Bottigliette, bicchieri, cucchiaini: ogni giorno le università italiane producono troppi rifiuti di plastica. Per far fronte all'emergenza dell'inquinamento dei mari e sensibilizzare i giovani sulle tematiche ambientali, è stato siglato un protocollo d'intesa tra le associazioni Marevivo, Conisma e Crui (Conferenza dei rettori delle università italiane) che prevede l'installazione di dispenser di acqua nelle zone pubbliche o la distribuzione di borracce riutilizzabili. Le macchinette del caffè non avranno più bicchieri di plastica: si potrà scegliere tra il bicchiere di carta, oppure farsi versare il caffè in una tazza personale. 

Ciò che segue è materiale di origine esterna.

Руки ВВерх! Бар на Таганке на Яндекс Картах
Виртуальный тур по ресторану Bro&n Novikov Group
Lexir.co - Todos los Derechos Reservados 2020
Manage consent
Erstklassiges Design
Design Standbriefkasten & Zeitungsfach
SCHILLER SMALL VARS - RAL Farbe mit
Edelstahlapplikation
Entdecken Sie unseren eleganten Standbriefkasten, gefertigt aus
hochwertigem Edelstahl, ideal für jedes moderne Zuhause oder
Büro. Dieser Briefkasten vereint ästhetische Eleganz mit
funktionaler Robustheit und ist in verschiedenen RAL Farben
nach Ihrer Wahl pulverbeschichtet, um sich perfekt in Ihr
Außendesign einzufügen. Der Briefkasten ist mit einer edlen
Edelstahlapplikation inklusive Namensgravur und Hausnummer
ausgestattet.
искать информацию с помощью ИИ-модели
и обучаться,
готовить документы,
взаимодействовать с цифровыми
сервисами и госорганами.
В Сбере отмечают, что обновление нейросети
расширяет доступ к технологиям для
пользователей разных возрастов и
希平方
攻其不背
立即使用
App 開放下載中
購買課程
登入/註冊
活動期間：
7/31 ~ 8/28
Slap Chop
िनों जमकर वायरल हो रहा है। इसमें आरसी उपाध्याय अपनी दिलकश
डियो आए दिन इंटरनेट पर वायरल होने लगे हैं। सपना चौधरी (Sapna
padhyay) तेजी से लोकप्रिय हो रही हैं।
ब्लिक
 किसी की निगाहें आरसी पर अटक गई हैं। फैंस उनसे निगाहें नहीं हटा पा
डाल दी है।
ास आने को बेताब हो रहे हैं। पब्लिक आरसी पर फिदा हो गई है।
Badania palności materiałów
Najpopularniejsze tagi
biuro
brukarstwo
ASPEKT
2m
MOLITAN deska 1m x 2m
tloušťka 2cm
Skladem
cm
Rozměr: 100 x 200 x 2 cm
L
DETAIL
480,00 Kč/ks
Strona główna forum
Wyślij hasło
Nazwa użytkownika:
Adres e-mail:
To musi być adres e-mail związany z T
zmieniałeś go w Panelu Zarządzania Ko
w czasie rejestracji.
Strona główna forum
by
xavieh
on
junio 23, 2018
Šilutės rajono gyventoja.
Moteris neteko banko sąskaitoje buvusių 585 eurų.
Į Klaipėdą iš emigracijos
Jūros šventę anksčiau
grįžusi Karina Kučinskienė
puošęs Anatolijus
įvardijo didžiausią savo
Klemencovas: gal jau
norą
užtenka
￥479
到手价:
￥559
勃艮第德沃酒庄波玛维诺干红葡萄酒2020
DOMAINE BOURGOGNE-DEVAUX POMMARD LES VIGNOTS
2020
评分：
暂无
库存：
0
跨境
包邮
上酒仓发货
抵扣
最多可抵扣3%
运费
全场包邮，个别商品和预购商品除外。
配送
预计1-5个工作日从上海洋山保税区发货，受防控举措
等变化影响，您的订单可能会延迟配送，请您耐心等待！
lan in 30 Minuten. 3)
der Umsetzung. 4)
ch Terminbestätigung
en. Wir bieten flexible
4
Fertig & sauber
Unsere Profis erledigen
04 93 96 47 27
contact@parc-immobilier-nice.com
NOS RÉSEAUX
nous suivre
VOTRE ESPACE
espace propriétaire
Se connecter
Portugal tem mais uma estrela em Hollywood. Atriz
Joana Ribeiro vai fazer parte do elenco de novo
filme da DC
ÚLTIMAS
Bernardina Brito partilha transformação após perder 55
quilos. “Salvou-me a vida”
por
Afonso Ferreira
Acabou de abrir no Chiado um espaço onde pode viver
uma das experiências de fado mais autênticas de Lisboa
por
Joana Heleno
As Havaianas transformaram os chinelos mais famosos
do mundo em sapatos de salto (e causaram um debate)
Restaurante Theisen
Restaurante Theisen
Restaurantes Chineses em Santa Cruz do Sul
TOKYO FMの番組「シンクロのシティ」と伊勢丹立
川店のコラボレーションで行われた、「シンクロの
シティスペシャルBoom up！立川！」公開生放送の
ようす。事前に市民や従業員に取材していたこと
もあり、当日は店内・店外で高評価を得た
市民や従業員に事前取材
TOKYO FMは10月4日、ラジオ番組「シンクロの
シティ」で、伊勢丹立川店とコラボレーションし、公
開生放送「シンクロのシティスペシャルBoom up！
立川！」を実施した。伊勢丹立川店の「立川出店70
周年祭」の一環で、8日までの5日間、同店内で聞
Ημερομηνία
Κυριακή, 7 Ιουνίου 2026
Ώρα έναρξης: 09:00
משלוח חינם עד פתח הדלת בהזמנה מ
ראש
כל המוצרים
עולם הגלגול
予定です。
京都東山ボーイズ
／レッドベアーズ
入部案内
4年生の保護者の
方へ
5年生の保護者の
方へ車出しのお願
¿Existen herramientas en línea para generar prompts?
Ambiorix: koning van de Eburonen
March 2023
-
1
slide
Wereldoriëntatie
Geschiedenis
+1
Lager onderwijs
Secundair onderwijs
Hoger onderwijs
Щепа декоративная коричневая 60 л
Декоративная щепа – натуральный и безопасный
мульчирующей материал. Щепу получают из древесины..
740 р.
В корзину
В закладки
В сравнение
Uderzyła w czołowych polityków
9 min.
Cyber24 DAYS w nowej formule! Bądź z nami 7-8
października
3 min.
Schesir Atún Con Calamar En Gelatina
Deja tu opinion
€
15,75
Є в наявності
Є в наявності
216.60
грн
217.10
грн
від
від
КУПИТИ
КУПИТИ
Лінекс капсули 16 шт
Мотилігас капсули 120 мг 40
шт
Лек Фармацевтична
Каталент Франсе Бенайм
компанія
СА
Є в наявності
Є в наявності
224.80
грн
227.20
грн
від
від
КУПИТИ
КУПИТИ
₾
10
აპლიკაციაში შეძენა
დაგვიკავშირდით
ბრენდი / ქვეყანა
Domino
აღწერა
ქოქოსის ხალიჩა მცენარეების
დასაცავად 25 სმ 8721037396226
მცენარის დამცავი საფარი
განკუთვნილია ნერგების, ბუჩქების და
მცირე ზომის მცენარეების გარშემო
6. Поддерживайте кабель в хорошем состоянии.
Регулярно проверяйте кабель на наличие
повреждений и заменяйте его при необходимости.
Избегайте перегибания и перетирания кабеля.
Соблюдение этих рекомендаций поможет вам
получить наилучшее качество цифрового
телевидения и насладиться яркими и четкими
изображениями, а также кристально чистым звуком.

Il sottosegretario all'Ambiente Salvatore Micillo ha dichiarato che «con il lancio della campagna #StopSingleUsePlastic in tutti gli atenei, portiamo all'attenzione degli studenti e del mondo universitario tre temi importanti su cui il ministero dell'Ambiente sta lavorando dall'insediamento di questo Governo: la riduzione della plastica monouso, la salvaguardia del mare e l'educazione ambientale». Abbiamo parlato dell'iniziativa con gli studenti dell'Università Cattolica del Sacro Cuore di Milano, scettici sia sull'uso di tazze e borracce personali che sulla sostenibilità ambientale dei bicchieri di carta, anche se riciclata.